# Problem to solve
Repeat the lines from the line with "pinky tip: (258, 272)" to the line with "pinky tip: (617, 474)" in the listing below, keeping both end lines and adding nothing.

# Task input
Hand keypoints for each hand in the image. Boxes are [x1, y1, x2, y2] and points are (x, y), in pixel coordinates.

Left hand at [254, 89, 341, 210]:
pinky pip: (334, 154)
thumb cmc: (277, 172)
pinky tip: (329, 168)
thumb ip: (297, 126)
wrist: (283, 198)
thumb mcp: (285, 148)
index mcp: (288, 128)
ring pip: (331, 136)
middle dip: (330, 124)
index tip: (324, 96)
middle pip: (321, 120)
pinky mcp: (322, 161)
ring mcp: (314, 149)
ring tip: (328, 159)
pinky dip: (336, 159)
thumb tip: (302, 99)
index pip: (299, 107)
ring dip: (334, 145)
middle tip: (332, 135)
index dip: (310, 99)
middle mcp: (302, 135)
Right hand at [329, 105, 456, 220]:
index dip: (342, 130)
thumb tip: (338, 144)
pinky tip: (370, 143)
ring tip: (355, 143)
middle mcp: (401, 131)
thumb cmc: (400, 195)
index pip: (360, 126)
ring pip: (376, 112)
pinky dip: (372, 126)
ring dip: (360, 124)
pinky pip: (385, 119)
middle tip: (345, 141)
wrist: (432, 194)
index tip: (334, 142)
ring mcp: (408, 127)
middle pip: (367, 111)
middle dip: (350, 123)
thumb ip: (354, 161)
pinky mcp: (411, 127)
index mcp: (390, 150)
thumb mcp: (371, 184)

...

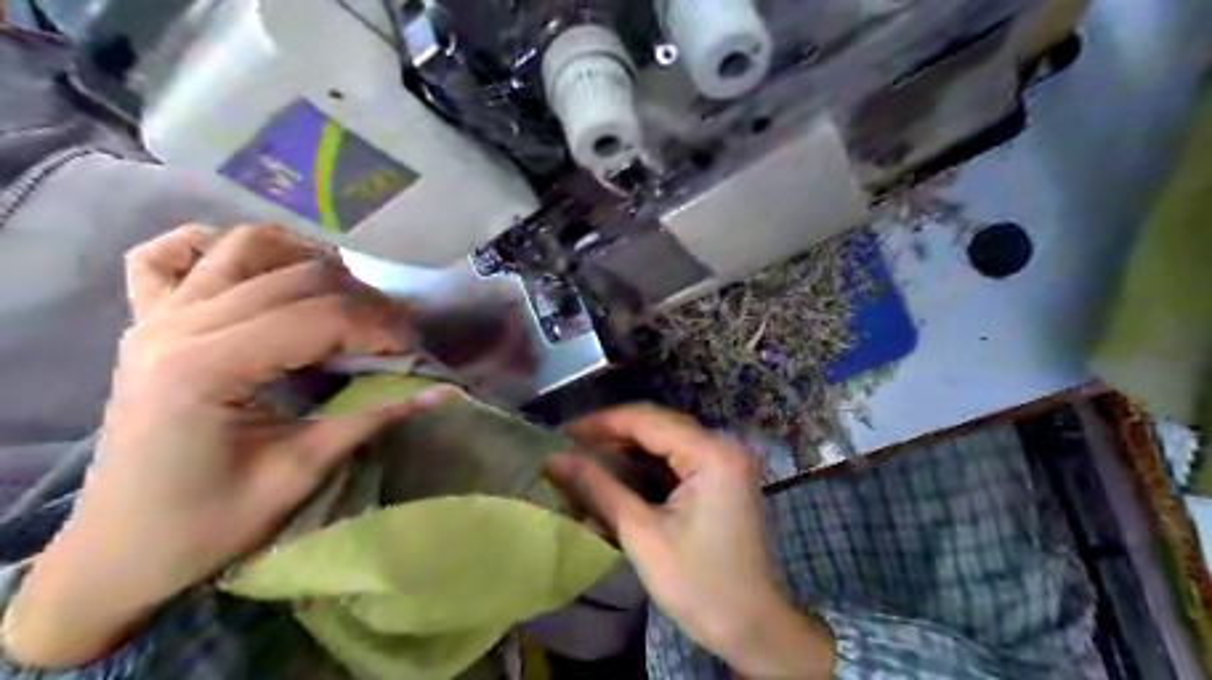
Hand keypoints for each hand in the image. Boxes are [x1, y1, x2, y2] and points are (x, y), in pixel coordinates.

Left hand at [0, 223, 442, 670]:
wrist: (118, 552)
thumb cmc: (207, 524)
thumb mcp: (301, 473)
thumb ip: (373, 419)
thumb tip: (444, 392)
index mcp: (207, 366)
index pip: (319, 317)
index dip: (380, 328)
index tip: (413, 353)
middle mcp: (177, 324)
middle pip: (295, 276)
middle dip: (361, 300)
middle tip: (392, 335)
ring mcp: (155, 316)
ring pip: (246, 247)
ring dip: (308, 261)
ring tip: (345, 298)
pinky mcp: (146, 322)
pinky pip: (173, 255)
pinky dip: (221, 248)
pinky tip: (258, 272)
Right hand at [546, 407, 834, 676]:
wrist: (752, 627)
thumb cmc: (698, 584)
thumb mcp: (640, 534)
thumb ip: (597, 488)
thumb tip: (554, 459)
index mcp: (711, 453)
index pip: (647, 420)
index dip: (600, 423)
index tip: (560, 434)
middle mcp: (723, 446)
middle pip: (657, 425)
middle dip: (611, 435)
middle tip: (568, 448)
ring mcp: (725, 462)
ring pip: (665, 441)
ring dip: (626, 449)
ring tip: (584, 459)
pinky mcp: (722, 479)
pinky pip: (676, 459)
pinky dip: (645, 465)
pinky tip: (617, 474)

# Written reply
pinky tip: (258, 272)
Right hand at [546, 407, 834, 676]:
wrist: (752, 627)
thumb cmc: (698, 584)
thumb mcp: (640, 534)
thumb ip: (597, 488)
thumb tip: (554, 459)
index mcp: (711, 453)
index pip: (647, 420)
index dip: (600, 423)
index tip: (560, 434)
middle mcp: (723, 446)
middle pip: (657, 425)
middle dip: (611, 435)
middle tip: (568, 448)
ring mcp: (725, 462)
ring pip: (665, 441)
ring dip: (626, 449)
ring tip: (584, 459)
pinky mcp: (722, 479)
pinky pip: (676, 459)
pinky dip: (645, 465)
pinky tip: (617, 474)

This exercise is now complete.